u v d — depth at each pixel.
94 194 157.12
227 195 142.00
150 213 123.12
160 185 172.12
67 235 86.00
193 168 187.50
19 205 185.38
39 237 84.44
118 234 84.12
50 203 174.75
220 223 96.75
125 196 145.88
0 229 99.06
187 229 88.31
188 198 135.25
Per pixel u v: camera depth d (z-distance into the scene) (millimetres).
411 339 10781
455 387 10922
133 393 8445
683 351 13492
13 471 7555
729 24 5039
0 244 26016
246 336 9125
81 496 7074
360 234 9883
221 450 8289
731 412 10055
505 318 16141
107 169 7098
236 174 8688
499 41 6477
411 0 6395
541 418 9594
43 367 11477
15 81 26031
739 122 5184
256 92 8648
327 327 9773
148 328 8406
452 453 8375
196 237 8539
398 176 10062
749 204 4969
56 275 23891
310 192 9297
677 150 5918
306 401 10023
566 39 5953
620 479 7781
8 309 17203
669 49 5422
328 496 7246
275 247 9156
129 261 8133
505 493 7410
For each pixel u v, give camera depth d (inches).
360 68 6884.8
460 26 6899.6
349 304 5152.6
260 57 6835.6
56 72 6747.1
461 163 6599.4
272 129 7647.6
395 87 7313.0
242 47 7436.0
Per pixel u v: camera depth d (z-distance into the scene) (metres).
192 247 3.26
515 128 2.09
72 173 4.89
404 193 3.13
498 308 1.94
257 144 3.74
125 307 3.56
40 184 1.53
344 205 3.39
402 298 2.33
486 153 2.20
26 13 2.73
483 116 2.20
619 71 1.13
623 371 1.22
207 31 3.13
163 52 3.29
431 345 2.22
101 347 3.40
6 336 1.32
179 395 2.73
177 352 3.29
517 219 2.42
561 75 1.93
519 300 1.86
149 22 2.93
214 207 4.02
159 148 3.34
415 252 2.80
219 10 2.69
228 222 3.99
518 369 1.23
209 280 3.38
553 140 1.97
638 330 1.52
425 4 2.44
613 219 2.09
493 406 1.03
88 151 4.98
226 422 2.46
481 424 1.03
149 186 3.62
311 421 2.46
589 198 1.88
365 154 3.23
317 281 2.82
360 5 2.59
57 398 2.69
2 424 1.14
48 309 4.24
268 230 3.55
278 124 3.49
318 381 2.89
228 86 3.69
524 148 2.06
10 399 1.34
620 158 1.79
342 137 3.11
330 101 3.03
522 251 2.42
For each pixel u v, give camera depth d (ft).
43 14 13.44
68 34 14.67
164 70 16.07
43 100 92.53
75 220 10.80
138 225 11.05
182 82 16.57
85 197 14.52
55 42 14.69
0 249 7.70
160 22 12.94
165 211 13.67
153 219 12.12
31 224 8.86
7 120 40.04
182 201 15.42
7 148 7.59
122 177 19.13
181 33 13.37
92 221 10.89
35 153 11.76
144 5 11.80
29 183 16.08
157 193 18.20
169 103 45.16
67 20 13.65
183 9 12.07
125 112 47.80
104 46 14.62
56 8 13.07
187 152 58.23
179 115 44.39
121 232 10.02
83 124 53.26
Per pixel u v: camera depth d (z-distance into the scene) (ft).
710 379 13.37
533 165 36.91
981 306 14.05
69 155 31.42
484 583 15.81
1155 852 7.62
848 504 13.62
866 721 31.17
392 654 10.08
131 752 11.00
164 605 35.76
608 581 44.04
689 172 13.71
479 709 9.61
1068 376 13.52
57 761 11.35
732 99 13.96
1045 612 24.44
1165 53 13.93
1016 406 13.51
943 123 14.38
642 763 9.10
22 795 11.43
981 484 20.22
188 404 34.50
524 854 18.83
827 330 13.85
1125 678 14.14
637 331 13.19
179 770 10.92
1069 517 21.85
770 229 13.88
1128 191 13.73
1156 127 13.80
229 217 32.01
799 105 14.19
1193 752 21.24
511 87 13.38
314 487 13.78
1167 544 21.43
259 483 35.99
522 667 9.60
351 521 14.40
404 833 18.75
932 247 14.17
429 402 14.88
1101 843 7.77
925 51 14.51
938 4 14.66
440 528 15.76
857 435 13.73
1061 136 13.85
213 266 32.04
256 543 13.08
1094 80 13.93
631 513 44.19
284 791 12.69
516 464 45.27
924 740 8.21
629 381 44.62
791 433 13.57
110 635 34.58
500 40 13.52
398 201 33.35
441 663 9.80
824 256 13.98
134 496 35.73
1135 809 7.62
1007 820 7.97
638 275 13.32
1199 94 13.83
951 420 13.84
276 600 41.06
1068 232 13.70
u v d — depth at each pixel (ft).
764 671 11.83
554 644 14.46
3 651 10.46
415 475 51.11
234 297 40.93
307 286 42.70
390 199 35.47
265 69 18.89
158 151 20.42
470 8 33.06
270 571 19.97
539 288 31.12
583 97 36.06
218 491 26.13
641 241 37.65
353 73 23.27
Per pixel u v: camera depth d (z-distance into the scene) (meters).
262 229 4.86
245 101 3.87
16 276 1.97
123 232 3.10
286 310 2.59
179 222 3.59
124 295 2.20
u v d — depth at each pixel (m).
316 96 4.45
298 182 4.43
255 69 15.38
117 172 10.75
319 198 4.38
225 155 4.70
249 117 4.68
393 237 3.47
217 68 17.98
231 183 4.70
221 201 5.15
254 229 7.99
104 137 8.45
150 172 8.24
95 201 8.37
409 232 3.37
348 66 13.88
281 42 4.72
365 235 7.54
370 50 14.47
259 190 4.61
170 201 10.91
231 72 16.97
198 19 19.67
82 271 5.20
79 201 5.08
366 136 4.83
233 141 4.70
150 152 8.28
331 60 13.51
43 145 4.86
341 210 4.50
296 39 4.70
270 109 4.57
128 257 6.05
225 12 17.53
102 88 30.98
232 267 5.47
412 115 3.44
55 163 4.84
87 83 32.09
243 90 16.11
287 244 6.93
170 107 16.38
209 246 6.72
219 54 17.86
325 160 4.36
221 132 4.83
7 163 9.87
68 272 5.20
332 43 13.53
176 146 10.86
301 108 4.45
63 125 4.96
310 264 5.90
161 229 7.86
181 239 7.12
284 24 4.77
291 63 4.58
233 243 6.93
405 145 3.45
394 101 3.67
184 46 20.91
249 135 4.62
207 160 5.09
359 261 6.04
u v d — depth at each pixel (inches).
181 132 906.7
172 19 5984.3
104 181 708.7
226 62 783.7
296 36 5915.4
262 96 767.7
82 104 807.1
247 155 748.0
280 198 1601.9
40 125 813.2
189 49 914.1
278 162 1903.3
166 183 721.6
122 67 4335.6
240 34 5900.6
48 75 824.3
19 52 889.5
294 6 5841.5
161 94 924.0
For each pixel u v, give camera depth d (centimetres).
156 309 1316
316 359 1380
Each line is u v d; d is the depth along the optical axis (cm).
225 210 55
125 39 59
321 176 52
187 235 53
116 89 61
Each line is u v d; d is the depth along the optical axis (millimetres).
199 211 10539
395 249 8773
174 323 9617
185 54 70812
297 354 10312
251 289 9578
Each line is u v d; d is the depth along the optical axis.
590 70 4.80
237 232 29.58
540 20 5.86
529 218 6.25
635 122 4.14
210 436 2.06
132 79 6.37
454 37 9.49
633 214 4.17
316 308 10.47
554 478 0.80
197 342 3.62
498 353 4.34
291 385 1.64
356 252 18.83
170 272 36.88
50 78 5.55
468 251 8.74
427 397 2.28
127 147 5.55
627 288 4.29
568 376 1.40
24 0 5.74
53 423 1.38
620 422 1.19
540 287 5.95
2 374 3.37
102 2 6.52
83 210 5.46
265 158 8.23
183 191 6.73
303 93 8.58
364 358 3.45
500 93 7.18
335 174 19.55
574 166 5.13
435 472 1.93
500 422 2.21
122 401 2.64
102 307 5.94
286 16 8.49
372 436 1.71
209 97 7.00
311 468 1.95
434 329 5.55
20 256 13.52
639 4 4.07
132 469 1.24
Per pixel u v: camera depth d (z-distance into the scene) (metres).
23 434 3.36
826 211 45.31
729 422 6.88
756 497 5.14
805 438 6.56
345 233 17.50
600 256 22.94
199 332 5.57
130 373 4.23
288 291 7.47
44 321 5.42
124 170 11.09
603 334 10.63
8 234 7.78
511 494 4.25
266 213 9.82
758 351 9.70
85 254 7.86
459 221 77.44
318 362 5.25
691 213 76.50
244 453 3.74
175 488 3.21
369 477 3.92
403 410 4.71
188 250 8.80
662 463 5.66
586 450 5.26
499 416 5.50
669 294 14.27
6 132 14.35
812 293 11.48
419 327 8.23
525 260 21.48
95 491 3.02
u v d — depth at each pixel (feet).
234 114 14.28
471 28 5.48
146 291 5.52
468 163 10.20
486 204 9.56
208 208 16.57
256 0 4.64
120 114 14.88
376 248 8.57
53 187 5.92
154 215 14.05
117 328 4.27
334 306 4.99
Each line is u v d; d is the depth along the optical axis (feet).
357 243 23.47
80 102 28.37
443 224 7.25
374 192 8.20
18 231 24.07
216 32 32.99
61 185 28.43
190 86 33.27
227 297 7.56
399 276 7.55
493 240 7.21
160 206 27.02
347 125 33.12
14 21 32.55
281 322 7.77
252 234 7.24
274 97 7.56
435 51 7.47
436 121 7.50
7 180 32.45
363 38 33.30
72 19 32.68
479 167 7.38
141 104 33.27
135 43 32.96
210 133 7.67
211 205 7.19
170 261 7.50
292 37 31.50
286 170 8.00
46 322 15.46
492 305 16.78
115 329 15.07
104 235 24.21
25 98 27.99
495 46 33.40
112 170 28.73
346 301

**About this exercise**
Return only the lines between the one holding "219 10 2.69" and the one holding "138 225 11.05", inclusive, exactly as they appear above.

**Output for this exercise**
219 10 2.69
228 222 3.99
518 369 1.23
209 280 3.38
553 140 1.97
638 330 1.52
425 4 2.44
613 219 2.09
493 406 1.03
88 151 4.98
226 422 2.46
481 424 1.03
149 186 3.62
311 421 2.46
589 198 1.88
365 154 3.23
317 281 2.82
360 5 2.59
57 398 2.69
2 424 1.14
48 309 4.24
268 230 3.55
278 124 3.49
318 381 2.89
228 86 3.69
524 148 2.06
10 399 1.34
620 158 1.79
342 137 3.11
330 101 3.03
522 251 2.42
For each pixel u v, give camera depth d (ft).
43 14 13.44
68 34 14.67
164 70 16.07
43 100 92.53
75 220 10.80
138 225 11.05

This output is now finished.